Robots.txt file

Seo

robots.txt file give instructions about their site to web robots, using 'the robots exclusion protocol'.

How it works:

When a robot visits a website, it first checks for a robots.txt file in the root directory.

Syntax:
User-agent:
Disallow:
Allow:

User-agent: are search engine robots/crawlers/spiders
Disallow: lists the files and directories to be excluded from indexing.
Allow: lists allowed files and dir, but not all robots use this!

Two important things to be mindful about:

1. robots, esp malware robots can ignore your /robots.txt file.
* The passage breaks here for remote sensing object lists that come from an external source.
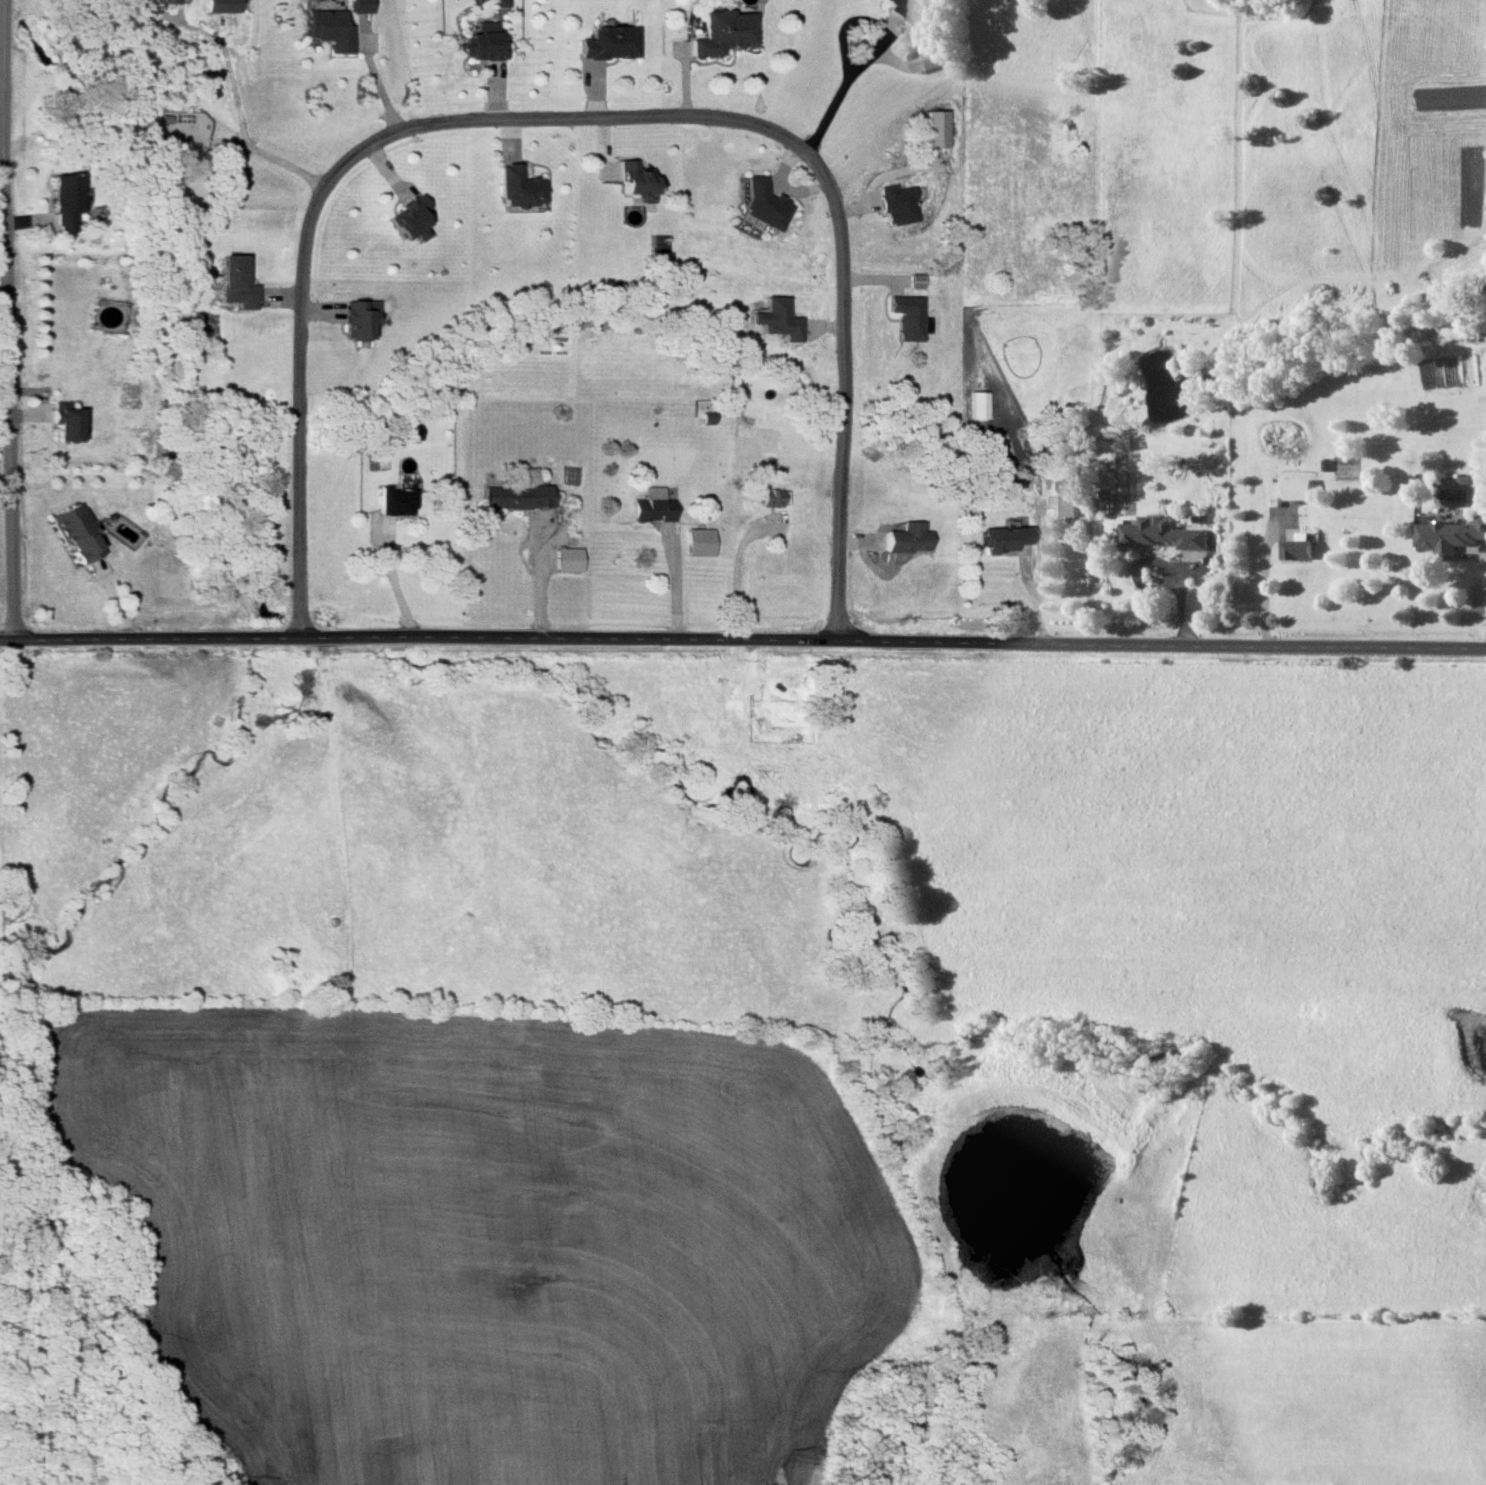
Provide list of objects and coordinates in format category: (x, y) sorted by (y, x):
building: (160, 1)
building: (499, 3)
building: (221, 6)
building: (358, 6)
building: (901, 10)
building: (326, 29)
building: (721, 32)
building: (482, 43)
building: (606, 43)
building: (927, 59)
road: (377, 83)
road: (231, 87)
road: (838, 90)
road: (576, 111)
building: (632, 181)
building: (514, 187)
building: (62, 201)
building: (895, 204)
building: (759, 206)
building: (406, 219)
building: (913, 281)
building: (233, 282)
building: (905, 317)
building: (357, 318)
building: (772, 319)
road: (14, 389)
building: (973, 404)
building: (64, 421)
building: (1111, 477)
building: (1299, 488)
building: (1067, 495)
building: (515, 496)
building: (768, 497)
building: (392, 501)
building: (646, 503)
building: (1106, 506)
building: (75, 532)
building: (1165, 533)
building: (1451, 536)
building: (903, 538)
building: (999, 539)
building: (696, 541)
building: (1300, 547)
road: (1484, 556)
building: (565, 559)
road: (728, 570)
road: (538, 582)
road: (394, 583)
road: (673, 587)
road: (1040, 594)
road: (1265, 596)
road: (742, 643)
2. this file is publically available. Anyone can see which sections of your website you don't want robots to use.

Don't try to use /robots.txt to hide information.
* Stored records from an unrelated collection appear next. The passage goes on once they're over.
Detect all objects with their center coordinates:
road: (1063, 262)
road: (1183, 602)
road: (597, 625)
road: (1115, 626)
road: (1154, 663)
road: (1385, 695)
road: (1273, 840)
To exclude all robots from the entire site (Hides website from search engines):

User-agent: *
Disallow: /

To allow all robots complete access:

User-agent: *
Disallow:

(or just create an empty "/robots.txt" file, or don't use one at all!)
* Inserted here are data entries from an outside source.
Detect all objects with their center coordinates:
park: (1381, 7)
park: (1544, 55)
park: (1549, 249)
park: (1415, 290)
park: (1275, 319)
To exclude all robots from some directories on server:

User-agent: *
Disallow: /cgi-bin/
Disallow: /tmp/

To exclude a single robot:

User-agent: MalwareBot
Disallow: /

To allow a single robot:

User-agent: Google
Disallow:

User-agent: *
Disallow: /

You can explicitly disallow some pages:

User-agent: *
Disallow: /~andrew/a.html
Disallow: /~andrew/b.html